| What to produce |
From the entries that follow, report every line in which "lógica" occurs.

[Start of Attachment]

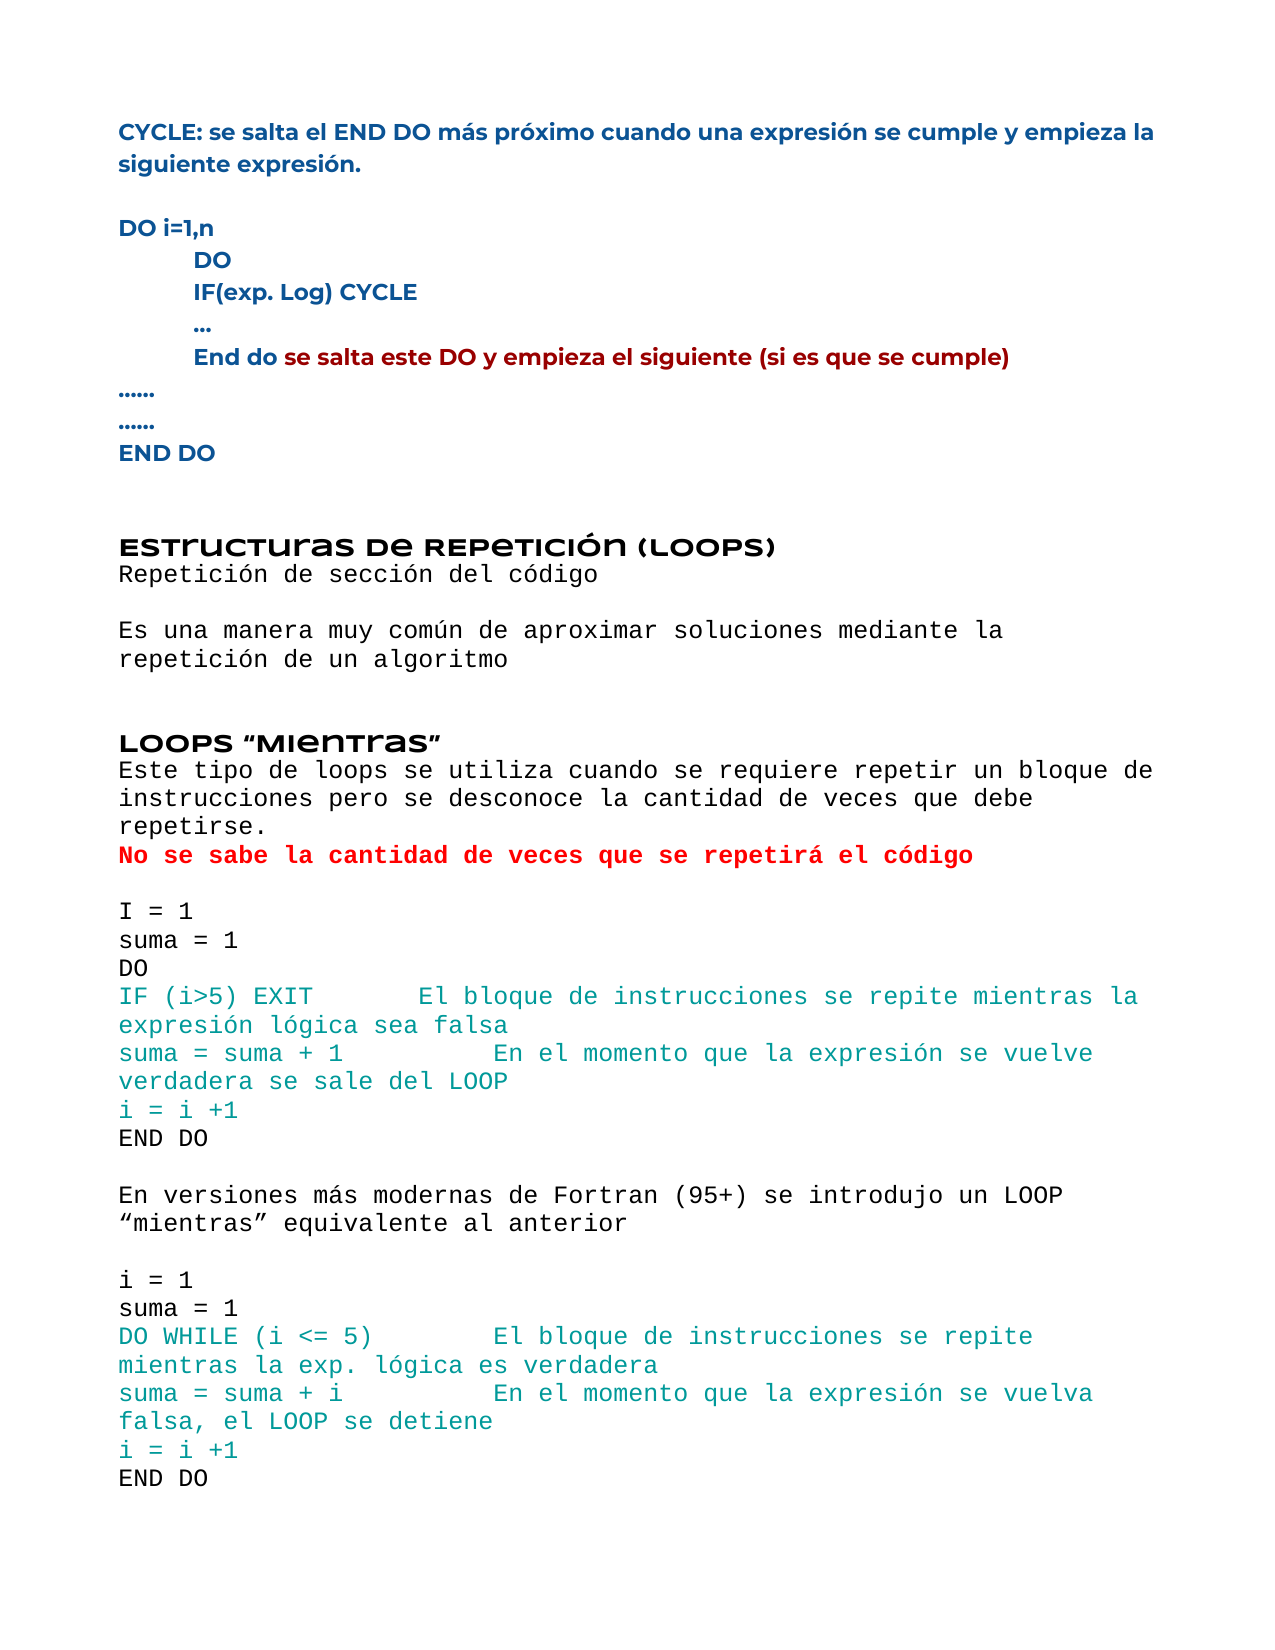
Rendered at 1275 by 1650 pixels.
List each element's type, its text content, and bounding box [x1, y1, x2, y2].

text No se sabe la cantidad de veces que se repetirá el código [118, 842, 1157, 871]
text i = i +1 [118, 1097, 1157, 1126]
text CYCLE: se salta el END DO más próximo cuando una expresión se cumple y empieza la siguiente expresión. [118, 118, 1157, 178]
text Es una manera muy común de aproximar soluciones mediante la repetición de un algoritmo [118, 618, 1157, 674]
text suma = suma + i En el momento que la expresión se vuelva falsa, el LOOP se detiene [118, 1381, 1157, 1437]
text i = i +1 [118, 1437, 1157, 1466]
text End do se salta este DO y empieza el siguiente (si es que se cumple) [193, 343, 1157, 371]
text IF (i>5) EXIT El bloque de instrucciones se repite mientras la expresión lógica sea falsa [118, 984, 1157, 1041]
text I = 1 [118, 899, 1157, 927]
text i = 1 [118, 1267, 1157, 1296]
text Repetición de sección del código [118, 561, 1157, 589]
text END DO [118, 1126, 1157, 1154]
text DO i=1,n [118, 214, 1157, 242]
text DO WHILE (i <= 5) El bloque de instrucciones se repite mientras la exp. lógica es verdadera [118, 1324, 1157, 1381]
text suma = 1 [118, 1296, 1157, 1324]
text …… [118, 407, 1157, 435]
text suma = 1 [118, 927, 1157, 956]
text … [193, 311, 1157, 338]
text END DO [118, 439, 1157, 467]
text Este tipo de loops se utiliza cuando se requiere repetir un bloque de instrucciones pero se desconoce la cantidad de veces que debe repetirse. [118, 757, 1157, 842]
text LOOPS “Mientras” [118, 731, 1157, 757]
text IF(exp. Log) CYCLE [193, 278, 1157, 306]
text En versiones más modernas de Fortran (95+) se introdujo un LOOP “mientras” equivalente al anterior [118, 1182, 1157, 1239]
text Estructuras de REpetición (loops) [118, 535, 1157, 561]
text DO [118, 956, 1157, 984]
text suma = suma + 1 En el momento que la expresión se vuelve verdadera se sale del LOOP [118, 1041, 1157, 1097]
text DO [193, 246, 1157, 274]
text …… [118, 375, 1157, 403]
text END DO [118, 1466, 1157, 1494]
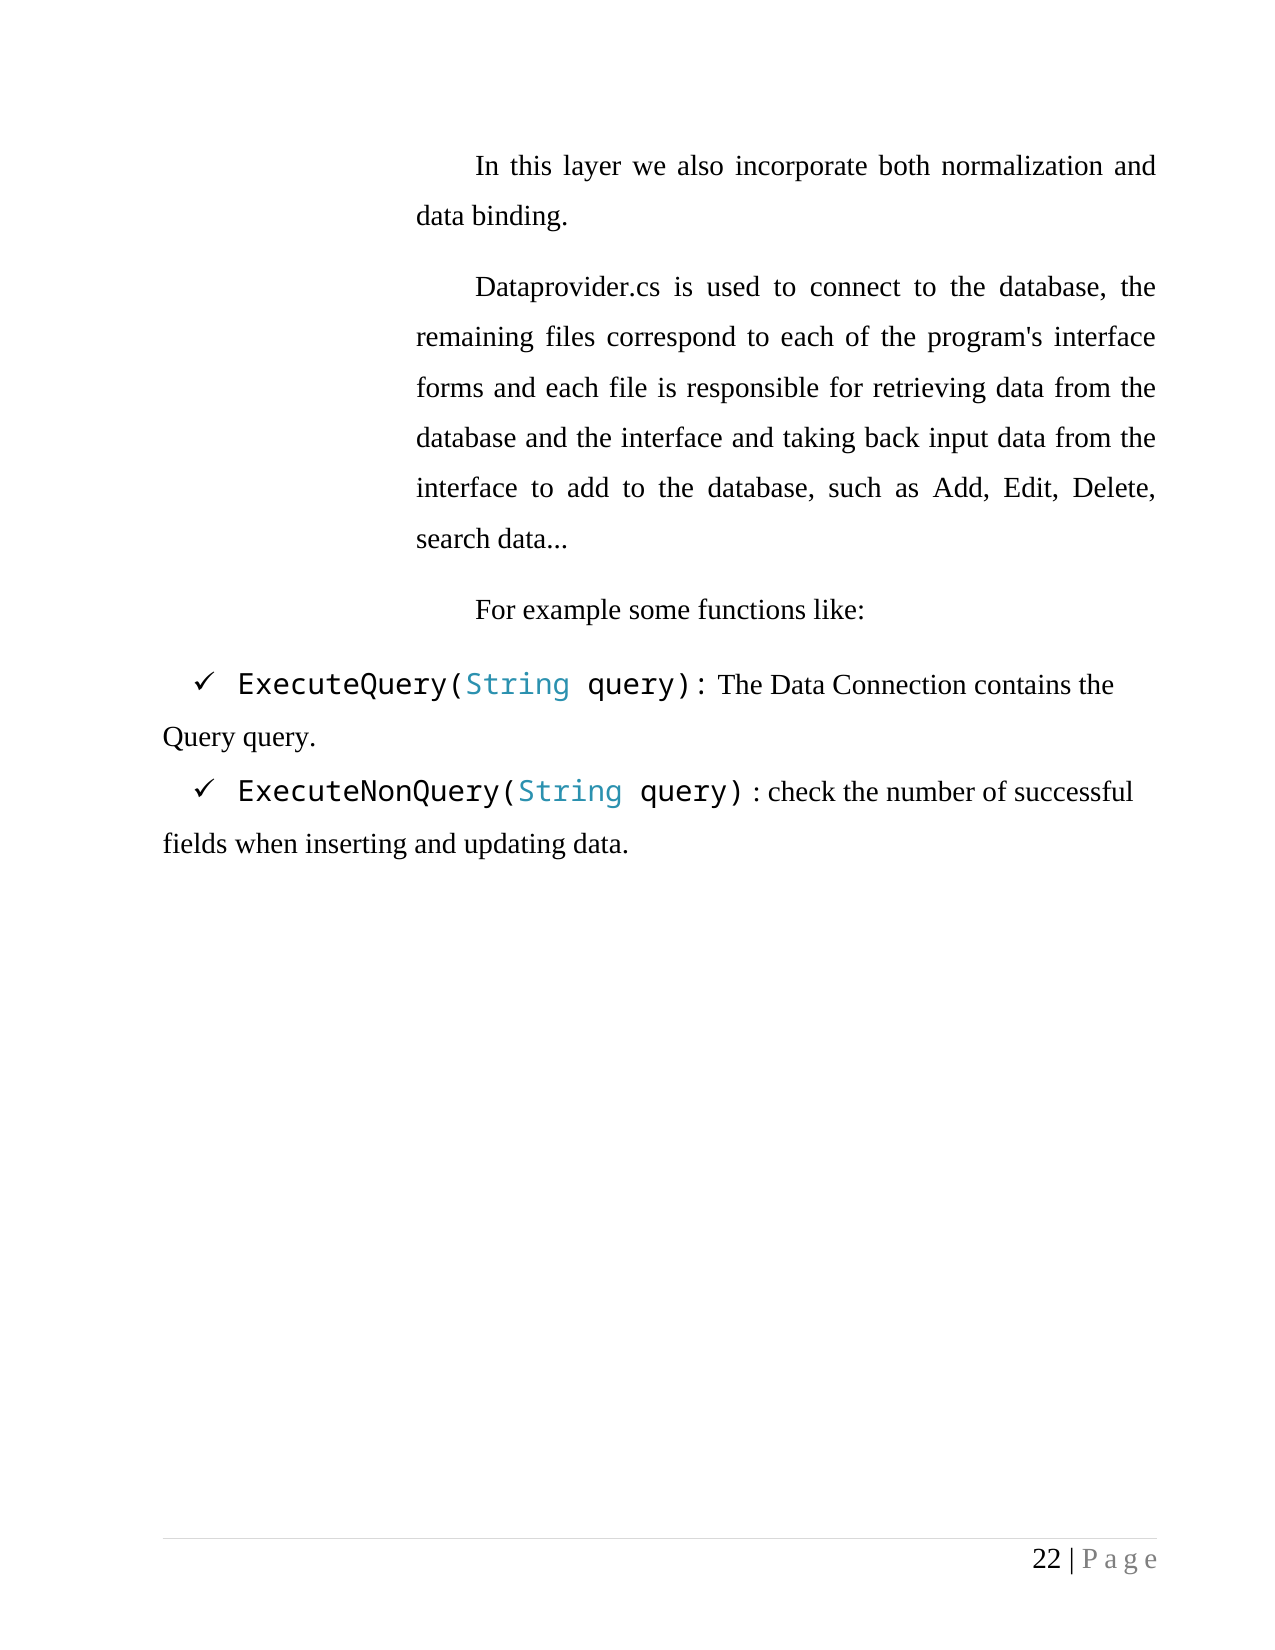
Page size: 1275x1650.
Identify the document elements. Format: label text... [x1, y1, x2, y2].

[End of Attachment]

| Solution for this task |
text IF (i>5) EXIT El bloque de instrucciones se repite mientras la expresión lógica sea falsa [118, 984, 1157, 1041]
text DO WHILE (i <= 5) El bloque de instrucciones se repite mientras la exp. lógica es verdadera [118, 1324, 1157, 1381]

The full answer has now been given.